Exercise instructions:
Reproduce the text of every entry below word for word, keeping each line as it stands.

Data records:
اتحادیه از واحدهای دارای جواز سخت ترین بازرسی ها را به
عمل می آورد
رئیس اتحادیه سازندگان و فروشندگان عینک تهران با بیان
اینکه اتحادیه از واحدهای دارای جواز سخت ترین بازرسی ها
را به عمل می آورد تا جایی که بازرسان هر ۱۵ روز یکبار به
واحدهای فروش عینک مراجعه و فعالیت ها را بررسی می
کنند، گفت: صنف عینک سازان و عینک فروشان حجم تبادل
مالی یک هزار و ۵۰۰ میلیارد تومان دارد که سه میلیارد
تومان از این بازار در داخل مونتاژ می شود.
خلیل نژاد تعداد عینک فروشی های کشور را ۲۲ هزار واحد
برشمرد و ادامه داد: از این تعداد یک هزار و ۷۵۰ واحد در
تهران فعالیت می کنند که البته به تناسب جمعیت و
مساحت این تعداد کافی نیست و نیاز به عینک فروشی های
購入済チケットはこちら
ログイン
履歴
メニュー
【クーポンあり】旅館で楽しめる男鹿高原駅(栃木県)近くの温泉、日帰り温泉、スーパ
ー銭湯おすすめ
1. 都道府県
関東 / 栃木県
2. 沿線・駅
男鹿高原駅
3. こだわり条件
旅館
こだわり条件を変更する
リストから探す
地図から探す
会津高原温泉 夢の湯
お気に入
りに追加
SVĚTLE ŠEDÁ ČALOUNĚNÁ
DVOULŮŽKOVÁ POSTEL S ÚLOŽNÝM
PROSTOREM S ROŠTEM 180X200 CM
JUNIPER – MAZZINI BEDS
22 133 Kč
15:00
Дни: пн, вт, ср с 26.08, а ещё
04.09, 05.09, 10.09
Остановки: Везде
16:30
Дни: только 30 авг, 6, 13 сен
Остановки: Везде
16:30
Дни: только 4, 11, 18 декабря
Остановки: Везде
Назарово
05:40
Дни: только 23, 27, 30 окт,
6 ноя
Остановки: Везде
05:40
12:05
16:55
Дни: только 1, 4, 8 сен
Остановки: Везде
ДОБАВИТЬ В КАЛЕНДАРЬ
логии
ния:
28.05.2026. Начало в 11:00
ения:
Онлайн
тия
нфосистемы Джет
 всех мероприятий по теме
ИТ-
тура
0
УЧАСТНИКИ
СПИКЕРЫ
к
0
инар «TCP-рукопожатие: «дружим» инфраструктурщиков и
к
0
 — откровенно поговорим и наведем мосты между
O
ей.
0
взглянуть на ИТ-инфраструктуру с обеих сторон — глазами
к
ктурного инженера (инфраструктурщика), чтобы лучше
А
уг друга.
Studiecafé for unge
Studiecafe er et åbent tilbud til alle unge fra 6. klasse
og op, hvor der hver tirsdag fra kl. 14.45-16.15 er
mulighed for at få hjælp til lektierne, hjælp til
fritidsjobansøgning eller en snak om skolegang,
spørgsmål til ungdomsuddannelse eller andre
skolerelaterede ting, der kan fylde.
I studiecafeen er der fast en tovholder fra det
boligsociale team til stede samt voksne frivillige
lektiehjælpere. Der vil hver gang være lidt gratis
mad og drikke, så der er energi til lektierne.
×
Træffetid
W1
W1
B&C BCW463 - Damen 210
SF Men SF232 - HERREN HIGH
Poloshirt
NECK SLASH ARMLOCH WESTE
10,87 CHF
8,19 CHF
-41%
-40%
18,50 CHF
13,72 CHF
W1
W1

Finished task:
اتحادیه از واحدهای دارای جواز سخت ترین بازرسی ها را به
عمل می آورد
رئیس اتحادیه سازندگان و فروشندگان عینک تهران با بیان
اینکه اتحادیه از واحدهای دارای جواز سخت ترین بازرسی ها
را به عمل می آورد تا جایی که بازرسان هر ۱۵ روز یکبار به
واحدهای فروش عینک مراجعه و فعالیت ها را بررسی می
کنند، گفت: صنف عینک سازان و عینک فروشان حجم تبادل
مالی یک هزار و ۵۰۰ میلیارد تومان دارد که سه میلیارد
تومان از این بازار در داخل مونتاژ می شود.
خلیل نژاد تعداد عینک فروشی های کشور را ۲۲ هزار واحد
برشمرد و ادامه داد: از این تعداد یک هزار و ۷۵۰ واحد در
تهران فعالیت می کنند که البته به تناسب جمعیت و
مساحت این تعداد کافی نیست و نیاز به عینک فروشی های
購入済チケットはこちら
ログイン
履歴
メニュー
【クーポンあり】旅館で楽しめる男鹿高原駅(栃木県)近くの温泉、日帰り温泉、スーパ
ー銭湯おすすめ
1. 都道府県
関東 / 栃木県
2. 沿線・駅
男鹿高原駅
3. こだわり条件
旅館
こだわり条件を変更する
リストから探す
地図から探す
会津高原温泉 夢の湯
お気に入
りに追加
SVĚTLE ŠEDÁ ČALOUNĚNÁ
DVOULŮŽKOVÁ POSTEL S ÚLOŽNÝM
PROSTOREM S ROŠTEM 180X200 CM
JUNIPER – MAZZINI BEDS
22 133 Kč
15:00
Дни: пн, вт, ср с 26.08, а ещё
04.09, 05.09, 10.09
Остановки: Везде
16:30
Дни: только 30 авг, 6, 13 сен
Остановки: Везде
16:30
Дни: только 4, 11, 18 декабря
Остановки: Везде
Назарово
05:40
Дни: только 23, 27, 30 окт,
6 ноя
Остановки: Везде
05:40
12:05
16:55
Дни: только 1, 4, 8 сен
Остановки: Везде
ДОБАВИТЬ В КАЛЕНДАРЬ
логии
ния:
28.05.2026. Начало в 11:00
ения:
Онлайн
тия
нфосистемы Джет
 всех мероприятий по теме
ИТ-
тура
0
УЧАСТНИКИ
СПИКЕРЫ
к
0
инар «TCP-рукопожатие: «дружим» инфраструктурщиков и
к
0
 — откровенно поговорим и наведем мосты между
O
ей.
0
взглянуть на ИТ-инфраструктуру с обеих сторон — глазами
к
ктурного инженера (инфраструктурщика), чтобы лучше
А
уг друга.
Studiecafé for unge
Studiecafe er et åbent tilbud til alle unge fra 6. klasse
og op, hvor der hver tirsdag fra kl. 14.45-16.15 er
mulighed for at få hjælp til lektierne, hjælp til
fritidsjobansøgning eller en snak om skolegang,
spørgsmål til ungdomsuddannelse eller andre
skolerelaterede ting, der kan fylde.
I studiecafeen er der fast en tovholder fra det
boligsociale team til stede samt voksne frivillige
lektiehjælpere. Der vil hver gang være lidt gratis
mad og drikke, så der er energi til lektierne.
×
Træffetid
W1
W1
B&C BCW463 - Damen 210
SF Men SF232 - HERREN HIGH
Poloshirt
NECK SLASH ARMLOCH WESTE
10,87 CHF
8,19 CHF
-41%
-40%
18,50 CHF
13,72 CHF
W1
W1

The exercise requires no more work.